### Work to complete
In the records that follow, the lines from the one containing "dérangeait beaucoup, mais" to the one containing "Verde Urbano e Isole di Calore: Cosa Funziona", inclusive, are to be given again exactly.

Page-level text extractions
■ ■ ■ ■ ■
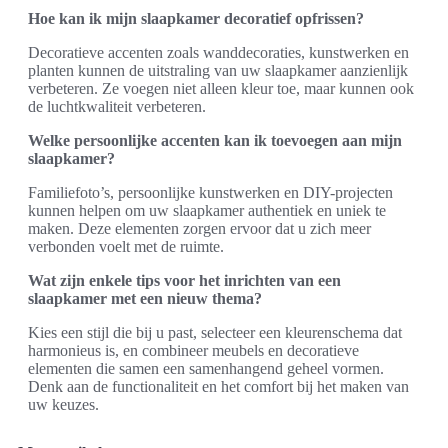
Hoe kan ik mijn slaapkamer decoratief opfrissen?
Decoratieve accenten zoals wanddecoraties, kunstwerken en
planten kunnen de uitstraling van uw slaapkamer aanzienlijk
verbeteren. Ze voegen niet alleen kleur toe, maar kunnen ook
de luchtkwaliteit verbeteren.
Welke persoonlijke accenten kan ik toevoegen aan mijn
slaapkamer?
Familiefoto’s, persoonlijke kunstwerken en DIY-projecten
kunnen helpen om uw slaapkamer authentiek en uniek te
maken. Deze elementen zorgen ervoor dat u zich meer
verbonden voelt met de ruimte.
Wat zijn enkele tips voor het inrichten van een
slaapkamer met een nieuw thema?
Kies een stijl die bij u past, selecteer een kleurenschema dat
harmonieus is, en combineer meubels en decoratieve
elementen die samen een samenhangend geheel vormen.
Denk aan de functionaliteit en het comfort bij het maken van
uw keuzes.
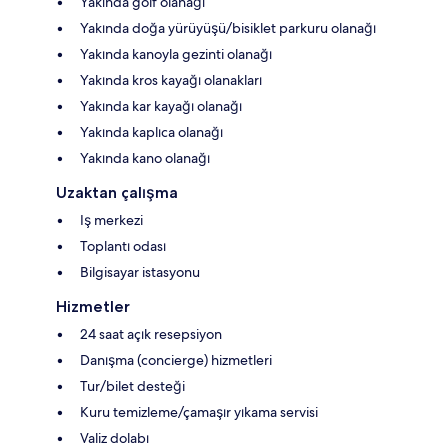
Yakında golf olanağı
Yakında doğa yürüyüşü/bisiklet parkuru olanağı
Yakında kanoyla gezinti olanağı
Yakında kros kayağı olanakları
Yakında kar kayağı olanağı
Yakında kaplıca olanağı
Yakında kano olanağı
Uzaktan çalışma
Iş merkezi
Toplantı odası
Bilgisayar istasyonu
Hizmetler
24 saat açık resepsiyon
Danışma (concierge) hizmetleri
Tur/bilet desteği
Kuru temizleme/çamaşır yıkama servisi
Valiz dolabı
■ ■ ■ ■ ■
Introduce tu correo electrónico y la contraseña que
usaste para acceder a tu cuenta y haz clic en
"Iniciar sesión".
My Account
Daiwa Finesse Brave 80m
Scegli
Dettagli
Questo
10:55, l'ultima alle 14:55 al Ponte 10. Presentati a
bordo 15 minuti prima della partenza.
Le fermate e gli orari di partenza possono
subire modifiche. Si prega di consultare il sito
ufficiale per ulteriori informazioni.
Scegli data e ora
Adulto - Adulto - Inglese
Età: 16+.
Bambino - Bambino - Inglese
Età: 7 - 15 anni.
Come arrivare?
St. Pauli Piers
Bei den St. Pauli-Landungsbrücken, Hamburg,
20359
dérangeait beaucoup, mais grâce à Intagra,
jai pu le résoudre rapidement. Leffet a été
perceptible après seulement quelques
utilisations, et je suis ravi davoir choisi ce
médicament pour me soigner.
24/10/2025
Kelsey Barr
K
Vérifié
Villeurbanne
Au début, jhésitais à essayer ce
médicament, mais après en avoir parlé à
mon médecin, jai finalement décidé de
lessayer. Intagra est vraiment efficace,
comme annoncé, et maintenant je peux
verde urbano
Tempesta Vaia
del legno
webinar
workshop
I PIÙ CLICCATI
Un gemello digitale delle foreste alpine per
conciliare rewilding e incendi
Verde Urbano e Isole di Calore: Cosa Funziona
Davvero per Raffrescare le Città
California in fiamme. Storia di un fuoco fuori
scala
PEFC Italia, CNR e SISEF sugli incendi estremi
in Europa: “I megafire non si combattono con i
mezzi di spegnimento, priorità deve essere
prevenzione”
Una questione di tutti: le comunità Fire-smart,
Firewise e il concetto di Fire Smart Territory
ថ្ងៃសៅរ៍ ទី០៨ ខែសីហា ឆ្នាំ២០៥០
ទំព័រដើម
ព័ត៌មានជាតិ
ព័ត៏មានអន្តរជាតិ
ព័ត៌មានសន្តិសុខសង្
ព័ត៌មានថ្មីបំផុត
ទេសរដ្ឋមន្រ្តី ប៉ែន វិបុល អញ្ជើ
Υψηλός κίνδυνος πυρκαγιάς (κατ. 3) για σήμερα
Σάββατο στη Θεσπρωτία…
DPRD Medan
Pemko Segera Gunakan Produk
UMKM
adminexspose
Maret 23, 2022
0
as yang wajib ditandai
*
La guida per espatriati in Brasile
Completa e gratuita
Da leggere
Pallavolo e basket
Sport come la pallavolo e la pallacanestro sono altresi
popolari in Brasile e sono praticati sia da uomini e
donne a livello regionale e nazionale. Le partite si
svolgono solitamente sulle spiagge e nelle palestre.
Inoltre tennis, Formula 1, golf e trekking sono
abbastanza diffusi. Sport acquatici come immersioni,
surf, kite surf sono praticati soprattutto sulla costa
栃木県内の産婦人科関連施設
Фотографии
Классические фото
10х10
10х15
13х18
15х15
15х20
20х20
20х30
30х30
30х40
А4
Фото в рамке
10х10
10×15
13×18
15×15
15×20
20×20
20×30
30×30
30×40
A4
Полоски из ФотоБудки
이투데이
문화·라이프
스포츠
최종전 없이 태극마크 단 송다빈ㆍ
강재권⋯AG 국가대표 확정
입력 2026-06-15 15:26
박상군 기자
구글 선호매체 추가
■ ■ ■ ■ ■
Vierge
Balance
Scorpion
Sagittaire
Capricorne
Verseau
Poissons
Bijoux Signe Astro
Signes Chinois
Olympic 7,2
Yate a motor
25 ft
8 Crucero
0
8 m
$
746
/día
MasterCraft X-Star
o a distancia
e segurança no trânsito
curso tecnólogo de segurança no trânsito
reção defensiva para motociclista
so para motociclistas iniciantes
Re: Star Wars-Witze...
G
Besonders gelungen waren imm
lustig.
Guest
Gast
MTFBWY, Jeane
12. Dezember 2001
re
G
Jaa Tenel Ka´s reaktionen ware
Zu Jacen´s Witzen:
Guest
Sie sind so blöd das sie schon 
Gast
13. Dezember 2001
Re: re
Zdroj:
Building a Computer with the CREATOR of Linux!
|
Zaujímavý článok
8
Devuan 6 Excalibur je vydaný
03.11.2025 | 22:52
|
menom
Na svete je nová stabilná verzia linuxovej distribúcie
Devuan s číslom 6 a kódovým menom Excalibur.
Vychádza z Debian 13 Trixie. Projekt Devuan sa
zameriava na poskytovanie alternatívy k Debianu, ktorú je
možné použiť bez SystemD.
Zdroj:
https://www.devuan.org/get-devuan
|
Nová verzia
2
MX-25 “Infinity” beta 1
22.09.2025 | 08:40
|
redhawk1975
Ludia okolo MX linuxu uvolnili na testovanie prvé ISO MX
■ ■ ■ ■ ■
### Result of this exercise
dérangeait beaucoup, mais grâce à Intagra,
jai pu le résoudre rapidement. Leffet a été
perceptible après seulement quelques
utilisations, et je suis ravi davoir choisi ce
médicament pour me soigner.
24/10/2025
Kelsey Barr
K
Vérifié
Villeurbanne
Au début, jhésitais à essayer ce
médicament, mais après en avoir parlé à
mon médecin, jai finalement décidé de
lessayer. Intagra est vraiment efficace,
comme annoncé, et maintenant je peux
verde urbano
Tempesta Vaia
del legno
webinar
workshop
I PIÙ CLICCATI
Un gemello digitale delle foreste alpine per
conciliare rewilding e incendi
Verde Urbano e Isole di Calore: Cosa Funziona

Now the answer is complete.